I know that I should be thankful for this time period on the earth that we live in, but sometimes I wish I could just own my own land, raise some cows, have a nice sturdy horse to call my own, and eat by candlelight every night. You know the good old days where men were men and the world was simple. But then I start thinking of no Monday night football, no Taco Bell, and no indoor plumbing and I come back to my senses. Anyway, thanks for the post. And don't worry about not knowing how anything works, in todays world you don't have to know how anything works to use it. Isn't that wonderful.

Kristen said...

I think about things like this often. But it is usually a fleeting thought, because my brain can't comprehend. It's just like when I think about Heavenly Father and eternity, my brain is just not capable of understanding such things. I will be totally blown away one minute and then go on to thinking about what I am going to eat for dinner the next. It's a strange cycle. Thanks for the post.

Danalin said...

Agreed. Totally amazing.

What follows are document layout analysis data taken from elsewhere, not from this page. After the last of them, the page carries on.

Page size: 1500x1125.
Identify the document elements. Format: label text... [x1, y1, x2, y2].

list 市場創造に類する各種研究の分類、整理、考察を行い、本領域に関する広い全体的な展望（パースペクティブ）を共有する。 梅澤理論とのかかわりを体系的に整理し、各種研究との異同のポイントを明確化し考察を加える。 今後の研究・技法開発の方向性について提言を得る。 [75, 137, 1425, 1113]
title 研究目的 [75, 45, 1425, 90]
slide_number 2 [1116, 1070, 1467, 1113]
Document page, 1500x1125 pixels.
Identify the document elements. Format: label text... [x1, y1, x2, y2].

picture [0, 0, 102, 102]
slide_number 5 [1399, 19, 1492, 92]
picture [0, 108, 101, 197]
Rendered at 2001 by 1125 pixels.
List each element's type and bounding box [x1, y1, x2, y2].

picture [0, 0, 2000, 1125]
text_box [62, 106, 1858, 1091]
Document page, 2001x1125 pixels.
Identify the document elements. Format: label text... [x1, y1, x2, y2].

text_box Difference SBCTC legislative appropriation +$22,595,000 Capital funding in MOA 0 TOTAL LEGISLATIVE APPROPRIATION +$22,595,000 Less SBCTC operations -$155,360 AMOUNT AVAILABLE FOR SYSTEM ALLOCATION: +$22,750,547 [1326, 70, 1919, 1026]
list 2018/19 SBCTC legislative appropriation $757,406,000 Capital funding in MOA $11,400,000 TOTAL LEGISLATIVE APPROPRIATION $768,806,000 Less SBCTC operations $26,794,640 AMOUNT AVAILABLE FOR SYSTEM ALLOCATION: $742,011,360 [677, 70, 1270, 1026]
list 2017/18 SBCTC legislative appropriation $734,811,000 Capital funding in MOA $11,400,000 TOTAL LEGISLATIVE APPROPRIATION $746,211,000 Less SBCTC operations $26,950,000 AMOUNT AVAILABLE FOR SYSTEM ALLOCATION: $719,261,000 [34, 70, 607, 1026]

I love that there are people who have the minds to invent things like the telephone. I'm not that person, so I just sit in awe and wonder of them and what they are capable of accomplishing for the rest of us fools.

Tankfos said...

Mark the telephone is easy. Explain to me how a toilet works!!!

I stand in awe of what we humans have figured out. And it just keeps coming. Who knows what we'll be able to 20 years from now? walk on air?